BookmarkSubscribeRSS Feed
🔒 This topic is solved and locked. Need further help from the community? Please sign in and ask a new question.
Saurabh291989
Calcite | Level 5

Hi!

 

I'm the new user of Base SAS Programming. 

I have got a stuck at a problem.

 

Question: Which Year Maximum standard deviation from the mean compared to the standard deviation from the mean whole dataset.

 

Note: This has to be done only using proc tabulate instead of using proc means, proc freq, proc sql or marco.

 

 

data xyz;

infile datalines missover turncate;

input year casualties @@;

datalines;

1980 1    1989 23

1981 3    1990 103

1985 45  1991 56

1980 85  1983 78

1989 23  1983 85

1990 21  1980 56

1984 22  1984 35

1989 56  1981 14

....

1985 26   1989 12

;

/* individual calculation */

proc tabulate data=xyz out=abc;

class year;

var casualties;

tables year, casualties*std;

run;

 

/* whole dataset calculation*/

proc tabulate data=xyz out=pqr;

var casualties;

tables  casualties*std;

run;

 

I don't know what to do next to compare these two datasets (abc or pqr) to get my final required output. I need your assistance.

1 ACCEPTED SOLUTION

Accepted Solutions
Cynthia_sas
SAS Super FREQ

Hi:

  Well, here's what TABULATE would give on a limited number of years:

tab_using_all_limited_years.png

 

The line with "All" above is the overall for these years. 2006 and 2009 and a few other years are higher than the overall number.  What would you envision as the FINAL report? I don't understand what you mean when you say you: "want a report that shows the comparison of each year std to the overall Std and also display the greater values in the output."

 

  What would your "comparison of each year to the overall" look like? Is there a formula, how would this look in a small table such as the one I show above, where you can see a few years and then see the overall. And, "display the greater values in the output" which greater values? Only show the highest std values?

 

Cynthia

View solution in original post

13 REPLIES 13
Cynthia_sas
SAS Super FREQ

Hi:

 I'm not sure you need 2 PROC TABULATE steps. You could just do this:

tables year all='Overall', casualties*std;

 

which would put the overall STD at the bottom of the rows for each year.

 

  But I don't understand what your desired output is.
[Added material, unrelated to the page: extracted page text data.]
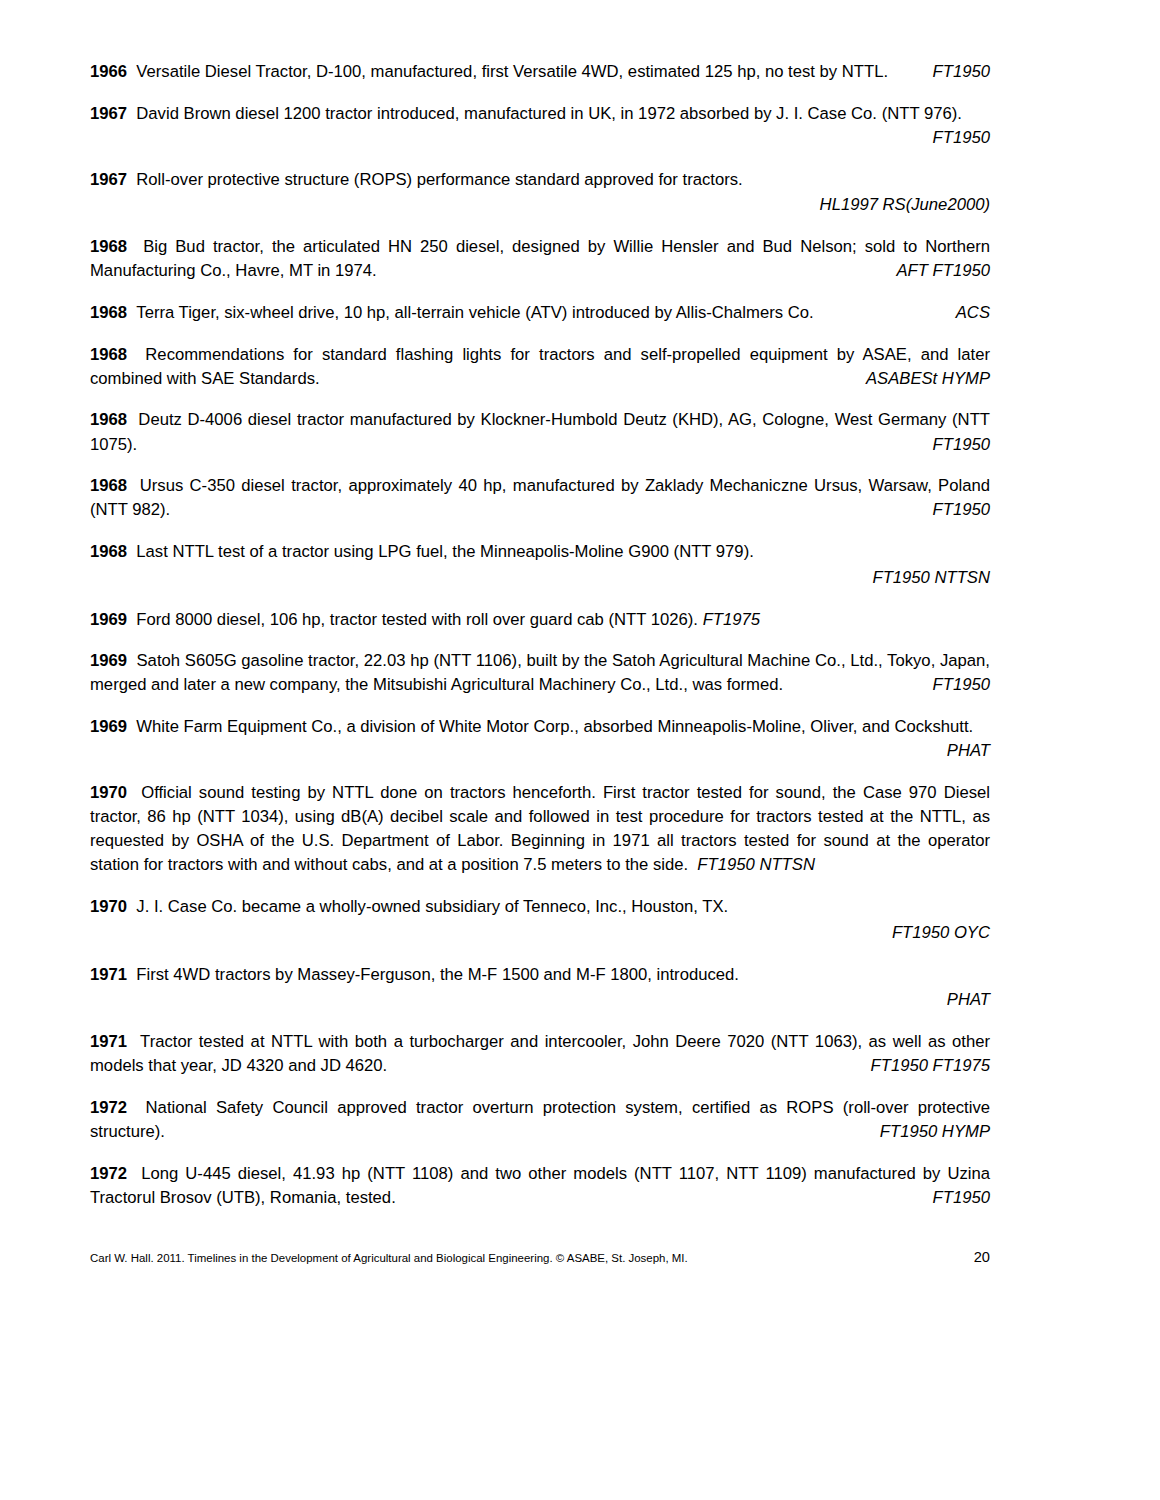1966 Versatile Diesel Tractor, D-100, manufactured, first Versatile 4WD, estimated 125 hp, no test by NTTL.FT1950
1967 David Brown diesel 1200 tractor introduced, manufactured in UK, in 1972 absorbed by J. I. Case Co. (NTT 976).FT1950
1967 Roll-over protective structure (ROPS) performance standard approved for tractors. HL1997 RS(June2000)
1968 Big Bud tractor, the articulated HN 250 diesel, designed by Willie Hensler and Bud Nelson; sold to Northern Manufacturing Co., Havre, MT in 1974.AFT FT1950
1968 Terra Tiger, six-wheel drive, 10 hp, all-terrain vehicle (ATV) introduced by Allis-Chalmers Co.ACS
1968 Recommendations for standard flashing lights for tractors and self-propelled equipment by ASAE, and later combined with SAE Standards.ASABESt HYMP
1968 Deutz D-4006 diesel tractor manufactured by Klockner-Humbold Deutz (KHD), AG, Cologne, West Germany (NTT 1075).FT1950
1968 Ursus C-350 diesel tractor, approximately 40 hp, manufactured by Zaklady Mechaniczne Ursus, Warsaw, Poland (NTT 982).FT1950
1968 Last NTTL test of a tractor using LPG fuel, the Minneapolis-Moline G900 (NTT 979). FT1950 NTTSN
1969 Ford 8000 diesel, 106 hp, tractor tested with roll over guard cab (NTT 1026). FT1975
1969 Satoh S605G gasoline tractor, 22.03 hp (NTT 1106), built by the Satoh Agricultural Machine Co., Ltd., Tokyo, Japan, merged and later a new company, the Mitsubishi Agricultural Machinery Co., Ltd., was formed.FT1950
1969 White Farm Equipment Co., a division of White Motor Corp., absorbed Minneapolis-Moline, Oliver, and Cockshutt.PHAT
1970 Official sound testing by NTTL done on tractors henceforth. First tractor tested for sound, the Case 970 Diesel tractor, 86 hp (NTT 1034), using dB(A) decibel scale and followed in test procedure for tractors tested at the NTTL, as requested by OSHA of the U.S. Department of Labor. Beginning in 1971 all tractors tested for sound at the operator station for tractors with and without cabs, and at a position 7.5 meters to the side. FT1950 NTTSN
1970 J. I. Case Co. became a wholly-owned subsidiary of Tenneco, Inc., Houston, TX. FT1950 OYC
1971 First 4WD tractors by Massey-Ferguson, the M-F 1500 and M-F 1800, introduced. PHAT
1971 Tractor tested at NTTL with both a turbocharger and intercooler, John Deere 7020 (NTT 1063), as well as other models that year, JD 4320 and JD 4620.FT1950 FT1975
1972 National Safety Council approved tractor overturn protection system, certified as ROPS (roll-over protective structure).FT1950 HYMP
1972 Long U-445 diesel, 41.93 hp (NTT 1108) and two other models (NTT 1107, NTT 1109) manufactured by Uzina Tractorul Brosov (UTB), Romania, tested.FT1950
Carl W. Hall. 2011. Timelines in the Development of Agricultural and Biological Engineering. © ASABE, St. Joseph, MI. 20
Do you want a report that shows the comparison of each year to the overall STD?

 

  Also, I would not expect that you get any output at all, because I would expect you are seeing this error message in the log:

ERROR 23-2: Invalid option name TURNCATE.

 

because "turncate" is not a valid option for the INFILE statement.

 

Cynthia

Saurabh291989
Calcite | Level 5
Hi Cynthia!



Yes,I want a report that shows the comparison of each year std to the overall Std and also display the greater values in the output. And Yes, you're right turncate option throw an error due to spell mistake.
Cynthia_sas
SAS Super FREQ

Hi:

  Well, here's what TABULATE would give on a limited number of years:

tab_using_all_limited_years.png

 

The line with "All" above is the overall for these years. 2006 and 2009 and a few other years are higher than the overall number.  What would you envision as the FINAL report? I don't understand what you mean when you say you: "want a report that shows the comparison of each year std to the overall Std and also display the greater values in the output."

 

  What would your "comparison of each year to the overall" look like? Is there a formula, how would this look in a small table such as the one I show above, where you can see a few years and then see the overall. And, "display the greater values in the output" which greater values? Only show the highest std values?

 

Cynthia

Saurabh291989
Calcite | Level 5

Yes, Only shows the highest std values with their respective year.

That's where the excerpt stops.